Segment Start: Material provided

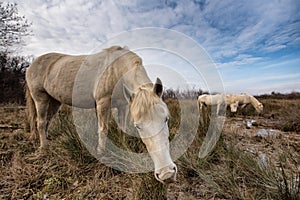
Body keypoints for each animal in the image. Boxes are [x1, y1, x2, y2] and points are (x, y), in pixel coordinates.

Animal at [25, 45, 177, 183]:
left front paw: (123, 149)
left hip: (54, 102)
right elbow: (103, 129)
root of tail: (31, 65)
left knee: (47, 121)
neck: (117, 69)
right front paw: (101, 153)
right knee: (40, 122)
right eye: (138, 126)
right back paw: (44, 148)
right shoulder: (103, 102)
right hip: (40, 98)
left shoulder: (123, 106)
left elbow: (122, 130)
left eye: (166, 119)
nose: (166, 174)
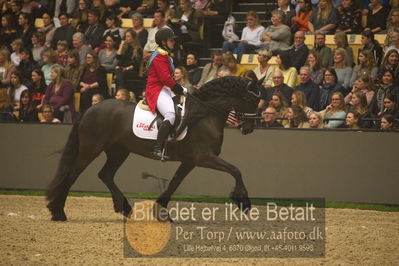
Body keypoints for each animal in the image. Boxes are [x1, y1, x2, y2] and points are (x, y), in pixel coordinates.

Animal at [47, 76, 260, 221]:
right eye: (251, 100)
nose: (248, 129)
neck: (205, 115)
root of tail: (89, 110)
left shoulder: (190, 161)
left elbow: (174, 183)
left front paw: (160, 212)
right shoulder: (204, 157)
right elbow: (236, 170)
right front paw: (244, 202)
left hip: (118, 152)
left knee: (105, 174)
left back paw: (125, 207)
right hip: (90, 150)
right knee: (72, 174)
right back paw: (58, 212)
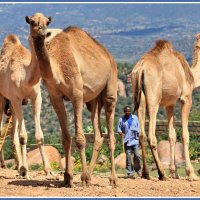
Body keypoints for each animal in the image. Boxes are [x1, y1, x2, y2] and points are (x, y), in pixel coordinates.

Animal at [0, 33, 57, 179]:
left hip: (11, 105)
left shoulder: (37, 97)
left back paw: (18, 168)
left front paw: (48, 171)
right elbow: (23, 136)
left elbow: (39, 135)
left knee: (12, 135)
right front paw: (25, 171)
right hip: (2, 98)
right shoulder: (16, 99)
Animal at [25, 12, 118, 188]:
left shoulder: (77, 94)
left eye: (47, 22)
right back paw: (90, 176)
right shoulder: (55, 96)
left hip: (110, 87)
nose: (42, 31)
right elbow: (66, 138)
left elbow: (80, 139)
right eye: (32, 21)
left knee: (110, 133)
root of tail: (108, 55)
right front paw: (68, 177)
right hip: (93, 100)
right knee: (98, 134)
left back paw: (112, 180)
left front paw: (81, 178)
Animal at [130, 39, 199, 181]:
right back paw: (162, 174)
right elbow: (185, 135)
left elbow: (172, 135)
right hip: (153, 98)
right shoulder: (186, 98)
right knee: (151, 135)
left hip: (139, 98)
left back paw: (146, 173)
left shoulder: (169, 104)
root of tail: (140, 69)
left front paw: (175, 173)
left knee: (141, 134)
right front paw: (191, 174)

Segment End: Material provided

*Prompt*
Leaving the pictures aside, write out the entries above exactly.

*Your solution*
Body keypoints for each animal in the image. Boxes are [x1, y1, x2, y2] and points are (x, y), in pixel coordinates.

Animal at [25, 45, 177, 183]:
left front paw: (123, 149)
left hip: (54, 102)
right elbow: (103, 129)
root of tail: (31, 65)
left knee: (47, 121)
neck: (117, 69)
right front paw: (101, 153)
right knee: (40, 122)
right eye: (138, 126)
right back paw: (44, 148)
right shoulder: (103, 102)
right hip: (40, 98)
left shoulder: (123, 106)
left elbow: (122, 130)
left eye: (166, 119)
nose: (166, 174)
Body keypoints for each animal in the image. Boxes are [x1, y1, x2, y2] and points are (x, y), in pixel coordinates.

Animal at [47, 76, 260, 221]:
right eye: (251, 100)
nose: (248, 129)
neck: (205, 115)
root of tail: (89, 110)
left shoulder: (190, 161)
left elbow: (174, 183)
left front paw: (160, 212)
right shoulder: (204, 157)
right elbow: (236, 170)
right front paw: (244, 202)
left hip: (118, 152)
left knee: (105, 174)
left back paw: (125, 207)
right hip: (90, 150)
right knee: (72, 174)
right back paw: (58, 212)
Body keypoints for each animal in the image. Boxes are [x1, y1, x2, y2] and points are (x, y), in pixel coordinates.

Animal at [0, 33, 57, 179]:
left hip: (11, 105)
left shoulder: (37, 97)
left back paw: (18, 168)
left front paw: (48, 171)
right elbow: (23, 136)
left elbow: (39, 135)
left knee: (12, 135)
right front paw: (25, 171)
right hip: (2, 98)
right shoulder: (16, 99)
Animal at [25, 12, 118, 188]:
left shoulder: (77, 94)
left eye: (47, 22)
right back paw: (90, 176)
right shoulder: (55, 96)
left hip: (110, 87)
nose: (42, 31)
right elbow: (66, 138)
left elbow: (80, 139)
right eye: (32, 21)
left knee: (110, 133)
root of tail: (108, 55)
right front paw: (68, 177)
right hip: (93, 100)
right knee: (98, 134)
left back paw: (112, 180)
left front paw: (81, 178)
Animal at [130, 39, 199, 181]:
right back paw: (162, 174)
right elbow: (185, 135)
left elbow: (172, 135)
right hip: (153, 98)
right shoulder: (186, 98)
right knee: (151, 135)
left hip: (139, 98)
left back paw: (146, 173)
left shoulder: (169, 104)
root of tail: (140, 69)
left front paw: (175, 173)
left knee: (141, 134)
right front paw: (191, 174)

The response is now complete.